## TASK GOAL
From the data below, repeat exactly the lines from the line with "Log in to PayHero" to the line with "button next to", both included.

## EXTRACTED INFORMATION
....

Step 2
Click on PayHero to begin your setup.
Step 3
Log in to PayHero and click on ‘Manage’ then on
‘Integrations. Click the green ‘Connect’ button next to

....

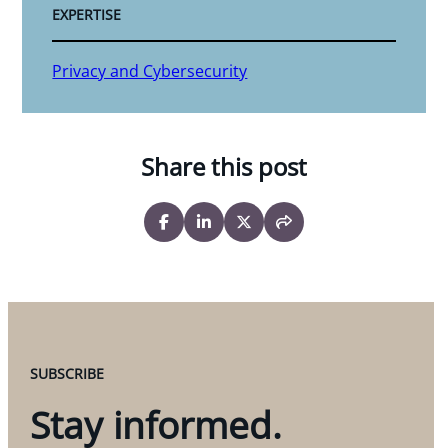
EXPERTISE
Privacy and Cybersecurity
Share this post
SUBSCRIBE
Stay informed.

....

## COMPLETED EXERCISE
Log in to PayHero and click on ‘Manage’ then on
‘Integrations. Click the green ‘Connect’ button next to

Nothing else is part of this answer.